A new study by the Columbia University’s Center for Addiction and Substance Abuse out today says social networks are the ultimate substance abuse enablers for teens.
The study’s authors believe when teens see pictures of their peers smoking, drinking and using drugs on Facebook and other social networks, they’re more likely to try it themselves. Specifically, teens on social networks were five times more likely to use tobacco products, three times more likely to drink and two times more likely to smoke marijuana than peers who are not on social networks, says the study.
“In other words, teens likely to act like teens,” Ana Murmann tweeted in response to a San Francisco Chronicle article about the study.
Of course, it’s hard to know which teens they’re talking about. Some 93 percent of American teens were online in 2009, according to Pew Internet & American Life Project. And 73% of those teens were using social networks.
The social networking data was part of center’s 16th annual “back to school” survey.

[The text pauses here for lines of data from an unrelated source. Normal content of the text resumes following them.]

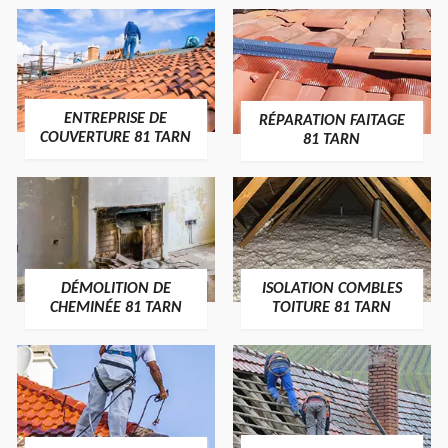
ENTREPRISE DE
RÉPARATION FAITAGE
COUVERTURE 81 TARN
81 TARN
DÉMOLITION DE
ISOLATION COMBLES
CHEMINÉE 81 TARN
TOITURE 81 TARN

“The Internet puts it in your head,” high school junior Dana Cichon, 16, told the Chicago Tribune. “You think everyone else is having more fun than you.”
“I’m quoted! Yippeeeee,” Chicon tweeted a few hours after the article was published.
The study adds a new layer of concern for parents, who have already been warned repeatedly that kids on social networks are more likely to bully and be bullied.
The researchers were hesitant to name specific causes for the correlation, but Steven Wagner, president of QEV Analytics, a Washington, DC-based public-opinion research firm that worked with CASA on the study, told The Fix that it seems similar to the bully connection.
Parents should “not necessarily tell a kid they can’t use the social networking sites, but…realize they’re going to be exposed to these risks and to do a little preemptive communicating,” Wagner said in an interview with the online magazine about addiction and recovery.